We also had extensive, prospectively collected, information on other breast cancer risk factors that could confound the relation between oral contraceptive use and breast cancer. Current oral contraceptive users had an increased prevalence of several breast cancer risk factors (nulliparity, limited breast feeding, alcohol consumption, and low BMI) that might modestly confound associations with current use. However, control of these and other factors in multivariate models resulted in very little change between the age-adjusted and multivariate point estimates, suggesting little potential for residual confounding by the covariates we measured.

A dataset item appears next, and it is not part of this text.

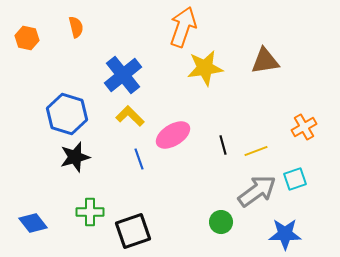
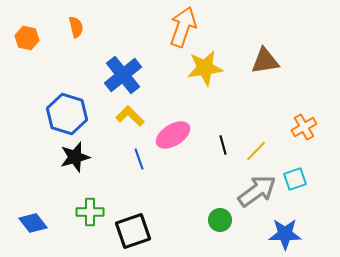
yellow line: rotated 25 degrees counterclockwise
green circle: moved 1 px left, 2 px up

The major limitation of our study is the relatively small number of cases that occurred among women currently using oral contraceptives because breast cancer incidence rates are low at the ages that most women typically use oral contraceptives. The attributable risk associated with current use was less than two percent, emphasizing that current oral contraceptive use is not a major cause of breast cancer. Even larger prospective studies than ours may be needed to determine precisely the relation between different oral contraceptive formulations and health risks and benefits occurring during actual use of these preparations. Because an association specifically with triphasic preparations containing levonorgestrel was not a prior hypothesis, replication of our findings is desirable.
In summary, we confirmed that the modest increase in risk associated with current use of the oral contraceptives also applies to the formulations in contemporary use. In our study, use of triphasic preparations with levonorgestrel as the progestin was associated with particularly high risk, and these formulations accounted for nearly all of the excess risk.